Graphical methods provide a visual way to solve various types of equations, including simultaneous equations, quadratic equations, and cubic equations. Here’s a brief overview of how to approach these problems graphically.

#### Solving Two Simultaneous Equations Graphically

Simultaneous Equations: Two equations with two variables, typically in the form:
$y = m_1x + c_1$
$y = m_2x + c_2$

#### Method:

1. Plot both equations on the same set of axes.
2. The point(s) where the lines intersect are the solutions.

#### Example:

$y = 2x + 1$
$y = -x + 4$

#### Solution:

1. Plot $$y = 2x + 1$$ and $$y = -x + 4$$.
2. Find the intersection point.
3. The intersection at $$(1, 3)$$ means $$x = 1$$ and $$y = 3$$ is the solution.

#### Solving a Quadratic Equation Graphically

$y = ax^2 + bx + c$

#### Method:

2. The points where the curve intersects the x-axis are the solutions (roots).

#### Example:

$y = x^2 – 4x + 3$

#### Solution:

1. Plot $$y = x^2 – 4x + 3$$.
2. Find the x-intercepts.
3. The curve intersects the x-axis at $$x = 1$$ and $$x = 3$$. So, the solutions are $$x = 1$$ and $$x = 3$$.

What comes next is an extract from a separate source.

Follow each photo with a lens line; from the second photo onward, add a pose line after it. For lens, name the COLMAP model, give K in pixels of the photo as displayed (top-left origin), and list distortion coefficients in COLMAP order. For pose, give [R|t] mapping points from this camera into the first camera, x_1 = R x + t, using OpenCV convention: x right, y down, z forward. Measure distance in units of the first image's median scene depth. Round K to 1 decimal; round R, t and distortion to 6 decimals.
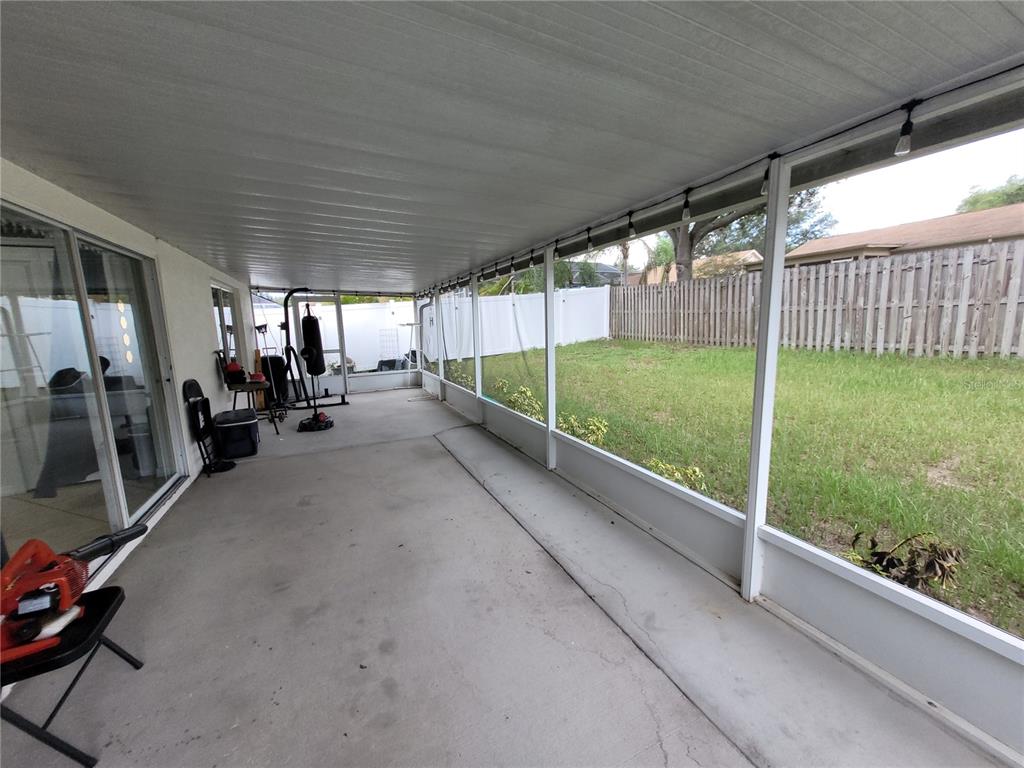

#### Equations: One linear and one quadratic:

$y = mx + c$
$y = ax^2 + bx + c$

#### Method:

1. Plot both the linear and quadratic equations on the same graph.
2. The intersection points are the solutions.

#### Example:

$y = 2x + 1$
$y = x^2 – 4x + 3$

#### Solution:

1. Plot $$y = 2x + 1$$ and $$y = x^2 – 4x + 3$$.
2. Identify intersection points.
3. The points of intersection, say at $$(1, 3)$$ and $$(2, 5)$$, are the solutions.

#### Cubic Equation: In the form:

$y = ax^3 + bx^2 + cx + d$

#### Method:

1. Plot the cubic function.
2. The points where the curve intersects the x-axis are the solutions (real roots).

#### Example:

$y = x^3 – 6x^2 + 11x – 6$

#### Solution:

1. Plot $$y = x^3 – 6x^2 + 11x – 6$$.
2. Find the x-intercepts.
3. The curve intersects the x-axis at $$x = 1$$, $$x = 2$$, and $$x = 3$$. So, the solutions are $$x = 1$$, $$x = 2$$, and $$x = 3$$.

#### Keynotes

– Simultaneous Equations: Plot both lines; intersection points are solutions.
– Quadratic Equations: Plot the curve; x-intercepts are solutions.
– Linear and Quadratic: Plot both; intersection points are solutions.
– Cubic Equations: Plot the curve; x-intercepts are solutions.

Graphical solutions provide a visual approach to solving equations, making it easier to understand the relationships between variables.